__Os registros__.
==================================================
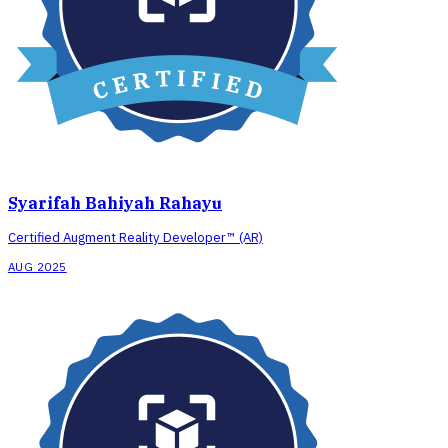
Syarifah Bahiyah Rahayu
Certified Augment Reality Developer™ (AR)
AUG 2025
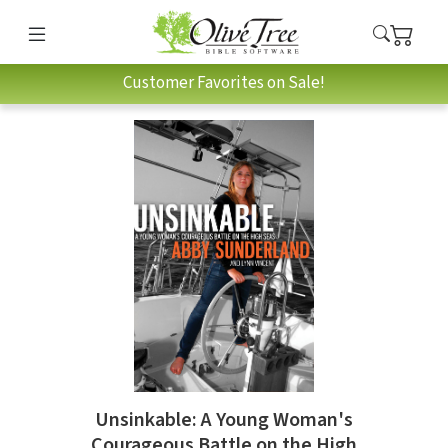
Customer Favorites on Sale!
Unsinkable: A Young Woman's
Courageous Battle on the High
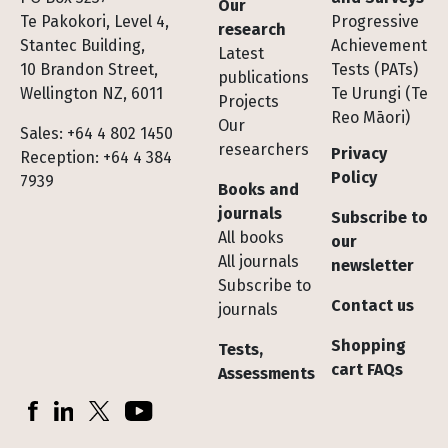
Our
Te Pakokori, Level 4,
Progressive
research
Stantec Building,
Achievement
Latest
10 Brandon Street,
Tests (PATs)
publications
Wellington NZ, 6011
Te Urungi (Te
Projects
Reo Māori)
Our
Sales: +64 4 802 1450
researchers
Privacy
Reception: +64 4 384
Policy
7939
Books and
journals
Subscribe to
All books
our
All journals
newsletter
Subscribe to
Contact us
journals
Shopping
Tests,
cart FAQs
Assessments
Socials
Facebook
LinkedIn
X (Twitter)
YouTube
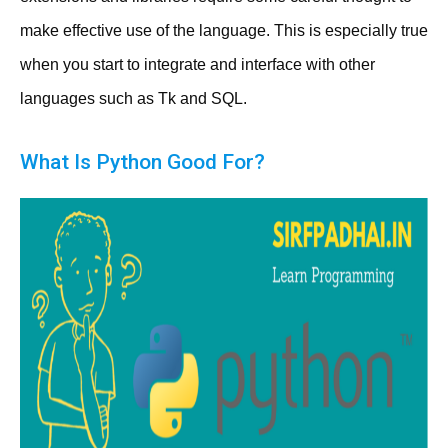
make effective use of the language. This is especially true
when you start to integrate and interface with other
languages such as Tk and SQL.
What Is Python Good For?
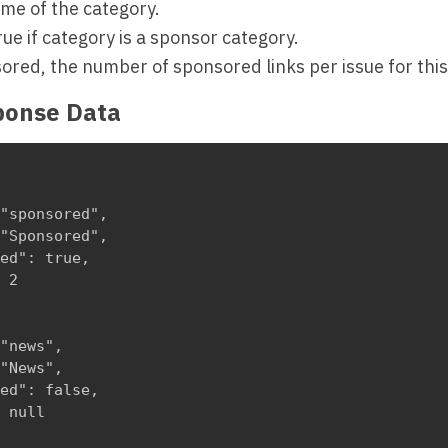
me of the category.
rue if category is a sponsor category.
sored, the number of sponsored links per issue for this
ponse Data
"sponsored",

"Sponsored",

ed": true,

 2

"news",

"News",

ed": false,

 null
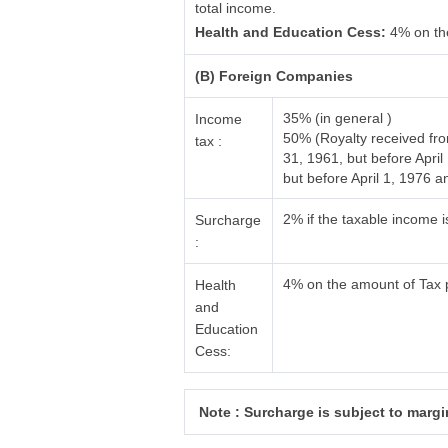
total income.
Health and Education Cess:
4% on th
(B) Foreign Companies
35% (in general )
Income
50% (Royalty received fr
tax :
31, 1961, but before Apri
but before April 1, 1976
2% if the taxable income 
Surcharge
:
4% on the amount of Tax 
Health
and
Education
Cess:
Note : Surcharge is subject to margin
==================================================
Você pode reproduzir as linhas desde a que contém "total income." até o fim dos registros, ambas inclusive, substituindo "Surcharge" por "Sobretaxa" e mantendo todo o resto igual?

total income.
Health and Education Cess:
4% on th
(B) Foreign Companies
35% (in general )
Income
50% (Royalty received fr
tax :
31, 1961, but before Apri
but before April 1, 1976
2% if the taxable income 
Sobretaxa
:
4% on the amount of Tax 
Health
and
Education
Cess:
Note : Sobretaxa is subject to margin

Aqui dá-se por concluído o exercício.